Staumont spent 2017 with both Northwest Arkansas and the Omaha Storm Chasers where he went 6–12 with a 5.56 ERA with 138 strikeouts in 124.2 total innings pitched between the two clubs. In 2018, he pitched for Omaha, going 2–5 with a 3.51 ERA in 74.1 innings pitched, mainly in relief. The Royals added Staumont to their 40-man roster after the 2018 season. He returned to Omaha to begin 2019.

====Major leagues====
On July 20, 2019, the Royals promoted Staumont to the major leagues. He made his major league debut on July 25, pitching two scoreless innings in relief. In 16 games during his rookie campaign, Staumont pitched to a 3.72 ERA with 15 strikeouts. In 2020, he was 2–1 with a 2.45 ERA. Balls hit off of him had the highest average exit velocity of those hit off of any major league pitcher, at 94.4 mph.

In 2021, Staumont was 4–3 with a 2.88 ERA and 72 strikeouts and 5 saves in 65 2/3 innings. Staumont made 42 appearances for Kansas City in 2022, but struggled to a 3–3 record and 6.45 ERA with 43 strikeouts and 3 saves in 37 2/3 innings pitched.

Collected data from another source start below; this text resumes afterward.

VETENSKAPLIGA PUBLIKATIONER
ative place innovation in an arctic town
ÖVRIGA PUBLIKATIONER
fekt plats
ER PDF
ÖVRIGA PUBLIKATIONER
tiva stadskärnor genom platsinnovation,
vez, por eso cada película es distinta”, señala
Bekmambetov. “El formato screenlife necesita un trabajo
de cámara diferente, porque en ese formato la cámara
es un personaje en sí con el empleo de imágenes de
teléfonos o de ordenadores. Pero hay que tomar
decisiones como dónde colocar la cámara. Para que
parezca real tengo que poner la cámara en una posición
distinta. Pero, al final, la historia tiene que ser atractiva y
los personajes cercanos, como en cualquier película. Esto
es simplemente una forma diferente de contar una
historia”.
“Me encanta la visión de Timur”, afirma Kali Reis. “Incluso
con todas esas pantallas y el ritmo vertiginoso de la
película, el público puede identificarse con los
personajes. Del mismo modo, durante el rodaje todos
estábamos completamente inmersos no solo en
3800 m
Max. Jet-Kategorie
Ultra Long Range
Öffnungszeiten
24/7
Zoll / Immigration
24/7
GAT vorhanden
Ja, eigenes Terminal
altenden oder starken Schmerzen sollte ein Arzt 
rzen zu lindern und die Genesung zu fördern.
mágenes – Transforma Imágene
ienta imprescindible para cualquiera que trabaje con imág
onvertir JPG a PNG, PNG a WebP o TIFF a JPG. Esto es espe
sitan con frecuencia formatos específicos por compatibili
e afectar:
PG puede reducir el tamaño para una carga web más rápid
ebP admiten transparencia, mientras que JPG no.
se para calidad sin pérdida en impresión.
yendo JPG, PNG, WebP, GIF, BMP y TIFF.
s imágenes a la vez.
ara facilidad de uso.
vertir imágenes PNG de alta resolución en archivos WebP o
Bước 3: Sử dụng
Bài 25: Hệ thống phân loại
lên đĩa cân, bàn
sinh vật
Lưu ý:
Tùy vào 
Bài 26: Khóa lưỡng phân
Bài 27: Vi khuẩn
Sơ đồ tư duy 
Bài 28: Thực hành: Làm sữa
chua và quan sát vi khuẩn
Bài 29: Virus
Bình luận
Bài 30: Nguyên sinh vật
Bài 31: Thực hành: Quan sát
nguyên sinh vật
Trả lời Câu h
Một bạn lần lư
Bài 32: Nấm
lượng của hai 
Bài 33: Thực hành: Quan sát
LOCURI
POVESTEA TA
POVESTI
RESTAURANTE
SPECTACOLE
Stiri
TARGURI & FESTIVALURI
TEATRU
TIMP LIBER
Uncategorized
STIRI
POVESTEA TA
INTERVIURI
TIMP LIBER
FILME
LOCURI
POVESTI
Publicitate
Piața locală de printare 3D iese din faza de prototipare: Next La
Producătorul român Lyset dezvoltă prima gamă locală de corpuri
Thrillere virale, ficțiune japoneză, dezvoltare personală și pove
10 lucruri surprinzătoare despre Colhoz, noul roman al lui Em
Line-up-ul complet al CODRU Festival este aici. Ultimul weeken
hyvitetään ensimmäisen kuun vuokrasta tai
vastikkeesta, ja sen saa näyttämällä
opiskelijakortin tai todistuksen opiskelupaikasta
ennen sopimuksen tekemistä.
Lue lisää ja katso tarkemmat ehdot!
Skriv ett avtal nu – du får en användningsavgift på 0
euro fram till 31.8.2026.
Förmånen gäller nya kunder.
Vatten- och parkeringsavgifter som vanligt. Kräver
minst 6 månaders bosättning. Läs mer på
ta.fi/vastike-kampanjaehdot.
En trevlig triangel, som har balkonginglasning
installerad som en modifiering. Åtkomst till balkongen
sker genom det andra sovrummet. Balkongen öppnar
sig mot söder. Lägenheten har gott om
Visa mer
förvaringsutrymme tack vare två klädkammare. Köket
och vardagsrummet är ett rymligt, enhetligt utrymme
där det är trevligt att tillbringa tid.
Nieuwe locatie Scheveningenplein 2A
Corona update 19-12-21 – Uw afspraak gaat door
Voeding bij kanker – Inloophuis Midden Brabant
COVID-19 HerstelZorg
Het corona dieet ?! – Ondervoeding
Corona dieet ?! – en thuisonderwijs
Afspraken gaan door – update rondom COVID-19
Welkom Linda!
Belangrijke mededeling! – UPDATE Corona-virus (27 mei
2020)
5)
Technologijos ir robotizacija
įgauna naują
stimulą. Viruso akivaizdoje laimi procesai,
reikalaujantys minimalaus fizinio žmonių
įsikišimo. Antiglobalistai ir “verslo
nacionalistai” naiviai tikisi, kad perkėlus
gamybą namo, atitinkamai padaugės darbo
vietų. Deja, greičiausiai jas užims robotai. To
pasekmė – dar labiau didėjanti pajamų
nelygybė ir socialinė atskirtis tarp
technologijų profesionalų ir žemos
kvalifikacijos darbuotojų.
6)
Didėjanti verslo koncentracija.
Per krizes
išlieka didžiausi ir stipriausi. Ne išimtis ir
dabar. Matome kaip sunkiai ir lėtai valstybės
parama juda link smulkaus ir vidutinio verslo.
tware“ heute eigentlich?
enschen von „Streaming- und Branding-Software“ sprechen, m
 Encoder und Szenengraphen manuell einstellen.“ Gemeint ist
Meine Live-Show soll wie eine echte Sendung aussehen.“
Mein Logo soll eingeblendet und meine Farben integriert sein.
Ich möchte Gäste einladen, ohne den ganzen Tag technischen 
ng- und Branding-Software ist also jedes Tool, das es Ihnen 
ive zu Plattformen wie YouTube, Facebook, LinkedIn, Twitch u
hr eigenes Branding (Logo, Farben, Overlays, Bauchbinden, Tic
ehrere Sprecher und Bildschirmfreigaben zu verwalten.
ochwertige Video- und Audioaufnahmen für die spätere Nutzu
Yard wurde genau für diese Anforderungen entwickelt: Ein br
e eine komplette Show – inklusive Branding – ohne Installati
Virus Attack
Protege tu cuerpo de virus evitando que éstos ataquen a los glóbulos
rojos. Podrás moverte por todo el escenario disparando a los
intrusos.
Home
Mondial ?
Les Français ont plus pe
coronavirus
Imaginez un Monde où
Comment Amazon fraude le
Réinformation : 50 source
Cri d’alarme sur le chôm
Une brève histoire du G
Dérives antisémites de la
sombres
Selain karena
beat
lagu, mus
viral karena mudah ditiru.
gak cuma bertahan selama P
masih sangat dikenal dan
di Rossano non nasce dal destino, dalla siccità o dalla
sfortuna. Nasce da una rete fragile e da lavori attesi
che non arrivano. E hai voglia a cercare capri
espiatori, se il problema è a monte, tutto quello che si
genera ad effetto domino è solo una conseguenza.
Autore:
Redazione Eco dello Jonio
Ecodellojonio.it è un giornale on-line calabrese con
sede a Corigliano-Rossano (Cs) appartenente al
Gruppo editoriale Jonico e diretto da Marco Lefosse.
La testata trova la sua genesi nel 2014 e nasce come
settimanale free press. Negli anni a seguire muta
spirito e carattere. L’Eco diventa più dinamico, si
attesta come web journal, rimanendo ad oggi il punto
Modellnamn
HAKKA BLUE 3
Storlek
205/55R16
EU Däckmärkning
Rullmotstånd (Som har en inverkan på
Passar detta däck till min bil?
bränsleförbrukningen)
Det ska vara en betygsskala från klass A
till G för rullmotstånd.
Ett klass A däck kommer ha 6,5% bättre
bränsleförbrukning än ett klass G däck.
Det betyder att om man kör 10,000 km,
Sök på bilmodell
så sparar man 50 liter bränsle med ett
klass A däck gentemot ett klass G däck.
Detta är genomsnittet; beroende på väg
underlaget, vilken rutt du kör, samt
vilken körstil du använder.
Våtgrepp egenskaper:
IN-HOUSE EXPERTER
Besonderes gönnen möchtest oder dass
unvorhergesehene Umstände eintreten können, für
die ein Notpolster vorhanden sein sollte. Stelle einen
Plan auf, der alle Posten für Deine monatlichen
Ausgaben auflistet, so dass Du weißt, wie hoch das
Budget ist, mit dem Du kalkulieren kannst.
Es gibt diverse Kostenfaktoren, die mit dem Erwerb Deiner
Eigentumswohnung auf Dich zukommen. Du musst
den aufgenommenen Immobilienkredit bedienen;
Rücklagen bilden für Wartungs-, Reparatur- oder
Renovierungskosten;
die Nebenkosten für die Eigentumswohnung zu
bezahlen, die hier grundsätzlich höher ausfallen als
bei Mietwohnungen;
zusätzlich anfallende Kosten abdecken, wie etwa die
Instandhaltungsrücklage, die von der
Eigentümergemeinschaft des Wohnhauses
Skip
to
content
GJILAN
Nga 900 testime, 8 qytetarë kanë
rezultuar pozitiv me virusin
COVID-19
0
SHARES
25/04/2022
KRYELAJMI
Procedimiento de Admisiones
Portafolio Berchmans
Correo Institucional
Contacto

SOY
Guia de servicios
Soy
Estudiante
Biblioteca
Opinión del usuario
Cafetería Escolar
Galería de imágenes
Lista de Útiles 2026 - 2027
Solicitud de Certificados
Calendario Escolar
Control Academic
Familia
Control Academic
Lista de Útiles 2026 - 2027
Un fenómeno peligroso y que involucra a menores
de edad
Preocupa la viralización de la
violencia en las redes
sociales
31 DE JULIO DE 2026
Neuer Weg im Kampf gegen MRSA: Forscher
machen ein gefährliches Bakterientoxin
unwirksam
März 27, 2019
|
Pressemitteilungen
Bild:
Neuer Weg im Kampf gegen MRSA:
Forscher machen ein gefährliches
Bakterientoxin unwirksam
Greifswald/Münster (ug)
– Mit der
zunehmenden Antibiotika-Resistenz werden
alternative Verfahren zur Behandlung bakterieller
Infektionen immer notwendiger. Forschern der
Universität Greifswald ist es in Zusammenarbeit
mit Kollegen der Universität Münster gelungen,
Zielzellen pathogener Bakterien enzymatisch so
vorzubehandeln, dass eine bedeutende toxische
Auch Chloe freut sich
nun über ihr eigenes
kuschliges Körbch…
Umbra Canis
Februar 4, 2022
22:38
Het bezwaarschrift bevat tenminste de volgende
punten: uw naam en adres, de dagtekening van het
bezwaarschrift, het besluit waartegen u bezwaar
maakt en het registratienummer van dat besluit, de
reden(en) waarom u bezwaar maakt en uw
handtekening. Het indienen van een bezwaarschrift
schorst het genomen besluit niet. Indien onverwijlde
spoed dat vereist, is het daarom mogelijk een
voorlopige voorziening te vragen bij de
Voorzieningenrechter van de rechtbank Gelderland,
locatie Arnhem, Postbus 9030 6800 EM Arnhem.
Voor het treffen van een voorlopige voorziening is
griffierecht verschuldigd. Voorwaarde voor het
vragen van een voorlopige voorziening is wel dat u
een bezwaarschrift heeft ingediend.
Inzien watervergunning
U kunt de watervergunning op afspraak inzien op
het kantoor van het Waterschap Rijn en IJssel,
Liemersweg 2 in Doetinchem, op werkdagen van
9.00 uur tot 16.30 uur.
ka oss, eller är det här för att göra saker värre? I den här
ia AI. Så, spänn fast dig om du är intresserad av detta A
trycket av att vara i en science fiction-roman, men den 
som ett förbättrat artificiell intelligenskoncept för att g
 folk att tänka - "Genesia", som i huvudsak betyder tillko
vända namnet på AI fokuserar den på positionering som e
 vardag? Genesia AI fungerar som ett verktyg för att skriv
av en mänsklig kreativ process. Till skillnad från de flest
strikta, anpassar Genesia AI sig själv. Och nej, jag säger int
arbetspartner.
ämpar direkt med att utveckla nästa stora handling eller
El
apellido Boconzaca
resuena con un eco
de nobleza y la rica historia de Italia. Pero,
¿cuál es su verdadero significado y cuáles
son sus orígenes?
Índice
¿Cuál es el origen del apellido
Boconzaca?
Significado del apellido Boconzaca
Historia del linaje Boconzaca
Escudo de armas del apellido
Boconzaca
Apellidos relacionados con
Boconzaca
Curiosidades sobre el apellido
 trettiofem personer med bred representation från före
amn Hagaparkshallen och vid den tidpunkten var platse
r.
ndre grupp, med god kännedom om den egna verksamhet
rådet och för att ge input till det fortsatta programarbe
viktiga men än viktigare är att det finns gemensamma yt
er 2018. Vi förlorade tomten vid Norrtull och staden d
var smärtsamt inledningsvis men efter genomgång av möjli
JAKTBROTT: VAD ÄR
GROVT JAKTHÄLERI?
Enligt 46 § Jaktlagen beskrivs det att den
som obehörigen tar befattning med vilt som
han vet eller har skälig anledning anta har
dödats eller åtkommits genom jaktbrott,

Staumont was optioned to Triple-A Omaha to begin the 2023 season. After being recalled in mid–April, Staumont logged a 5.40 ERA in 21 appearances before he was placed on the injured list with a neck strain on June 7. After suffering a setback in his recovery, Staumont was transferred to the 60-day injured list on July 14. Shortly thereafter, it was announced that Staumont would undergo season-ending thoracic outlet syndrome surgery. On November 14, Staumont was designated for assignment after multiple prospects were added to the roster. He was non-tendered and became a free agent on November 17.

===Minnesota Twins===
On December 27, 2023, Staumont signed a one-year contract with the Minnesota Twins. In 25 appearances for Minnesota in 2024, he compiled a 3.70 ERA with 18 strikeouts across 24 1/3 innings of work. Staumont was designated for assignment following the promotion of Randy Dobnak on July 30, 2024. He was released by the Twins organization on August 2.

===Chicago Cubs===
On August 9, 2024, Staumont signed a minor league contract with the Chicago Cubs organization. In two appearances for the Triple–A Iowa Cubs, he allowed two runs on one hit and five walks with one strikeout over one inning pitched. Staumont was released by the Cubs organization on August 22.

===Cincinnati Reds===
On February 11, 2025, Staumont signed a minor league contract with the Cincinnati Reds. On March 28, Staumont was placed on the full-season injured list, ending his season without making an appearance. Staumont elected free agency following the season on November 6.

On December 30, 2025, Staumont re-signed with the Reds organization on a minor league contract. He made eight total appearances split between the rookie-level Arizona Complex League Reds and High-A Dayton Dragons, recording a cumulative 1.29 ERA with 11 strikeouts across seven innings pitched. Staumont was released by the Reds on June 2, 2026.

==Personal life==
Staumont and his wife, Angelina, married in January 2019.